DIRECTIVE: Transcribe every line of the entries below word for word, keeping each one in its original order.

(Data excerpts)
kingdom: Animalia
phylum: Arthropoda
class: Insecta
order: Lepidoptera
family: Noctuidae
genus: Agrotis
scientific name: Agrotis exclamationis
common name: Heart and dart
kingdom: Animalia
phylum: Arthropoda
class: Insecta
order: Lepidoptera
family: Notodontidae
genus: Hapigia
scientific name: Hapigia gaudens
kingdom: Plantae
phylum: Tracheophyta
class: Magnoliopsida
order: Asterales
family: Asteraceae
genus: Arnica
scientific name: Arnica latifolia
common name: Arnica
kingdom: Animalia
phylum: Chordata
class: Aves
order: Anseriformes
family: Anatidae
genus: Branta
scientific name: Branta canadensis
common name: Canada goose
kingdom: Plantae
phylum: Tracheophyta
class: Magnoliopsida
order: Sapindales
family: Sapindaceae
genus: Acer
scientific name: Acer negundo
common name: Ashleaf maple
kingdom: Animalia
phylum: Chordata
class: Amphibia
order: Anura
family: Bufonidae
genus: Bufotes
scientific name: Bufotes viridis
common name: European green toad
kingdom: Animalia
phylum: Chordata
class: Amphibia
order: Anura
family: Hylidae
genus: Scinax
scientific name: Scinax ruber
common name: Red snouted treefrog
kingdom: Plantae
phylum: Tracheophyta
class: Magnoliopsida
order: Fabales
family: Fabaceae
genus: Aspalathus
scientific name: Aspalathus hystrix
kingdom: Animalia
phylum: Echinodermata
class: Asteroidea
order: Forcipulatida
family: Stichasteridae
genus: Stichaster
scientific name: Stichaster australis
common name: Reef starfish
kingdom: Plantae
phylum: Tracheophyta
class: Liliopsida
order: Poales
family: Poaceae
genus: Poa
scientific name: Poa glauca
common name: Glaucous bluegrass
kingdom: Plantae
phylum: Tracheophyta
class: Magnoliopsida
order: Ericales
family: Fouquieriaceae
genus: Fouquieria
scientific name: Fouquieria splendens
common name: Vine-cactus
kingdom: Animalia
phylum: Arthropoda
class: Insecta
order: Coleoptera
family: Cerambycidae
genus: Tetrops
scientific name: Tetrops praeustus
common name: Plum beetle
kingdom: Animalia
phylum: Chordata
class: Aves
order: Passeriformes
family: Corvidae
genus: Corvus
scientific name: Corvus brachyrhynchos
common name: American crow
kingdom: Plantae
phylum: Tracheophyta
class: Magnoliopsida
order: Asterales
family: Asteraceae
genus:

ANSWER TO THE PROBLEM:
kingdom: Animalia
phylum: Arthropoda
class: Insecta
order: Lepidoptera
family: Noctuidae
genus: Agrotis
scientific name: Agrotis exclamationis
common name: Heart and dart
kingdom: Animalia
phylum: Arthropoda
class: Insecta
order: Lepidoptera
family: Notodontidae
genus: Hapigia
scientific name: Hapigia gaudens
kingdom: Plantae
phylum: Tracheophyta
class: Magnoliopsida
order: Asterales
family: Asteraceae
genus: Arnica
scientific name: Arnica latifolia
common name: Arnica
kingdom: Animalia
phylum: Chordata
class: Aves
order: Anseriformes
family: Anatidae
genus: Branta
scientific name: Branta canadensis
common name: Canada goose
kingdom: Plantae
phylum: Tracheophyta
class: Magnoliopsida
order: Sapindales
family: Sapindaceae
genus: Acer
scientific name: Acer negundo
common name: Ashleaf maple
kingdom: Animalia
phylum: Chordata
class: Amphibia
order: Anura
family: Bufonidae
genus: Bufotes
scientific name: Bufotes viridis
common name: European green toad
kingdom: Animalia
phylum: Chordata
class: Amphibia
order: Anura
family: Hylidae
genus: Scinax
scientific name: Scinax ruber
common name: Red snouted treefrog
kingdom: Plantae
phylum: Tracheophyta
class: Magnoliopsida
order: Fabales
family: Fabaceae
genus: Aspalathus
scientific name: Aspalathus hystrix
kingdom: Animalia
phylum: Echinodermata
class: Asteroidea
order: Forcipulatida
family: Stichasteridae
genus: Stichaster
scientific name: Stichaster australis
common name: Reef starfish
kingdom: Plantae
phylum: Tracheophyta
class: Liliopsida
order: Poales
family: Poaceae
genus: Poa
scientific name: Poa glauca
common name: Glaucous bluegrass
kingdom: Plantae
phylum: Tracheophyta
class: Magnoliopsida
order: Ericales
family: Fouquieriaceae
genus: Fouquieria
scientific name: Fouquieria splendens
common name: Vine-cactus
kingdom: Animalia
phylum: Arthropoda
class: Insecta
order: Coleoptera
family: Cerambycidae
genus: Tetrops
scientific name: Tetrops praeustus
common name: Plum beetle
kingdom: Animalia
phylum: Chordata
class: Aves
order: Passeriformes
family: Corvidae
genus: Corvus
scientific name: Corvus brachyrhynchos
common name: American crow
kingdom: Plantae
phylum: Tracheophyta
class: Magnoliopsida
order: Asterales
family: Asteraceae
genus:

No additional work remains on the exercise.